Selon cette théorie, la lignée humaine n'aurait pas adopté ce mode de locomotion puisque nos ancêtres le maîtrisaient déjà. En revanche, les grands singes actuels, eux, auraient évolué en utilisant moins la bipédie que leur (notre) ancêtre commun et seraient ainsi devenus arboricoles.

Une bipédie particulière

Chez les hominidés, cette aptitude s'est amplifiée au fur et à mesure du temps pour devenir chez les hommes modernes l'unique moyen de locomotion, ce n'est donc pas un trait de différenciation.

Aujourd'hui, c'est assez unanimement admis. L'ancêtre commun aux hommes et aux singes était au moins partiellement bipède. Puis, les grands singes ont perdu cette bipédie, tandis que les hominidés l'ont "améliorée".

Si la marche sur 2 jambes ne caractérise pas l'homme, en revanche, les conséquences d'une adaptation à cette bipédie particulière ont sans doute eu des répercussions sur toute l'anatomie de l'homme : bassin, colonne vertébrale, trou occipital, et par voie de conséquence, taille du cerveau.

Le mythe du gros cerveau

"La lignée humaine n'aurait pas inventé la bipédie puisque nos ancêtres la maîtrisaient déjà. "

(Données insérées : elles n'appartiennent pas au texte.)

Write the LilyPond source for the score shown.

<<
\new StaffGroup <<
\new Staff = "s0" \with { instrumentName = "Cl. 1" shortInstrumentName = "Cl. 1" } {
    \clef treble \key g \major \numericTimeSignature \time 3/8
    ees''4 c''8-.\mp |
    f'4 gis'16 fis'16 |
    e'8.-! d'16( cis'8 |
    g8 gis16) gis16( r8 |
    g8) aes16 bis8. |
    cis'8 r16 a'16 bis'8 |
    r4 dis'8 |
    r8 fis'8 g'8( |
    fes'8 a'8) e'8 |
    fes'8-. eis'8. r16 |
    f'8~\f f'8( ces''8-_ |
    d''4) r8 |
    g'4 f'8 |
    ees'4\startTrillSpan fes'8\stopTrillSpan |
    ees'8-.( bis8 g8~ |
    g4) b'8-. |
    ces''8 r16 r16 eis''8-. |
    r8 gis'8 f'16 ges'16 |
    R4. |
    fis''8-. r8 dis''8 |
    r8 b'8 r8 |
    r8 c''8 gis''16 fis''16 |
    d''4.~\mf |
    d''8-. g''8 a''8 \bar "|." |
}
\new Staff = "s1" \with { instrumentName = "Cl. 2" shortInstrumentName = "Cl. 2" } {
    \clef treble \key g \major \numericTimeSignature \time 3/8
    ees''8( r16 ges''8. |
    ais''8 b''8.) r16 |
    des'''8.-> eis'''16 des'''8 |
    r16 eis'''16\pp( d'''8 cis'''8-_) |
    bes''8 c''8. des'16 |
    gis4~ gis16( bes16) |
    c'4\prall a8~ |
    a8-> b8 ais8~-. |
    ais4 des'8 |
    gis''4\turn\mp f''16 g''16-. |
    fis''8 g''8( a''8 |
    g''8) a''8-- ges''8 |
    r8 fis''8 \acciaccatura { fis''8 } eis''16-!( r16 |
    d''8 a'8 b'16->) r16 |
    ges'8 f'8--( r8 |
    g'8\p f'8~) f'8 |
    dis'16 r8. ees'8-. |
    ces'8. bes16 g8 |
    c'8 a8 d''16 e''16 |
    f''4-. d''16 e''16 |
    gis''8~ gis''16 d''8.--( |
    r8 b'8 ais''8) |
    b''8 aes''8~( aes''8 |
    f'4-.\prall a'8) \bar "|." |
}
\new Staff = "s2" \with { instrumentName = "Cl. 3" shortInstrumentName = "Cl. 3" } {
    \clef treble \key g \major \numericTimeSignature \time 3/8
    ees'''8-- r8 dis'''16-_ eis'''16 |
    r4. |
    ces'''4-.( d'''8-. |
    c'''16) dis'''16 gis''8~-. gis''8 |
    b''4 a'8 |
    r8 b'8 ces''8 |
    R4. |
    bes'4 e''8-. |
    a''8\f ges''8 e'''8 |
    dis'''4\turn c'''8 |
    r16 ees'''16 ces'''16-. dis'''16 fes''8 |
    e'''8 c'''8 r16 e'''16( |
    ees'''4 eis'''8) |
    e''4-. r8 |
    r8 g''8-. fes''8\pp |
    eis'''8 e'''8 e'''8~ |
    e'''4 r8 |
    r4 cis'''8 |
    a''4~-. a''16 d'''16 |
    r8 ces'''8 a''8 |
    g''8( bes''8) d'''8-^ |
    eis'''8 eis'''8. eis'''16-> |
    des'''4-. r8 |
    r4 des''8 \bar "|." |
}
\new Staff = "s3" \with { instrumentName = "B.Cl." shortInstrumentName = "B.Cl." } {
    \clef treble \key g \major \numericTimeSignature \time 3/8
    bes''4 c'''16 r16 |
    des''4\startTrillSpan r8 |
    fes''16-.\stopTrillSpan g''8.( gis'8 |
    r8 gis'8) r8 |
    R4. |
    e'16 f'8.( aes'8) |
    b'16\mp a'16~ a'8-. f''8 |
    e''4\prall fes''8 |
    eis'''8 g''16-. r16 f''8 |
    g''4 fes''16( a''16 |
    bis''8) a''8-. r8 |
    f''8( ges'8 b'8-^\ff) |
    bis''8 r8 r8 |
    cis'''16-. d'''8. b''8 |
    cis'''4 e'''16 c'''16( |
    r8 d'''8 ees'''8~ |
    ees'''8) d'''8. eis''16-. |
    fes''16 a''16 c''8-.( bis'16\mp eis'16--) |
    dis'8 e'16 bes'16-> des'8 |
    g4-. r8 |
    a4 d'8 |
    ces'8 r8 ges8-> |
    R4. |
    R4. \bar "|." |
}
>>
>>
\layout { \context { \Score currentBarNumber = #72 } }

On entend d'ailleurs souvent dire que c'est grâce à leur plus gros cerveau, que les hommes sont devenus hommes. C'est en partie vrai, mais à nuancer. Car la taille du cerveau n'a pas fait qu'augmenter au cours de l'histoire. Aujourd'hui, le cerveau des hommes modernes (Homo sapiens) a un volume de 1350 cm3. Mais les hommes de Néanderthal, qui les ont précédés de 80 000 ans en Europe, et qui se sont éteints il y a près de 30 000 ans, possédaient un cerveau de 1750 cm3. Cela ne les a visiblement pas aidé à "émerger".

D'autre part, il y a 40 000 ans, vivaient sur une île d'Indonésie Homo floresiensis, un hominidé à la cervelle de 380 cm3, grosse comme celle d'un chimpanzé. Or, cet homme de Florès maîtrisait le feu. Finalement, aujourd'hui, les chercheurs ont abandonné ce critère cérébral pour définir notre genre.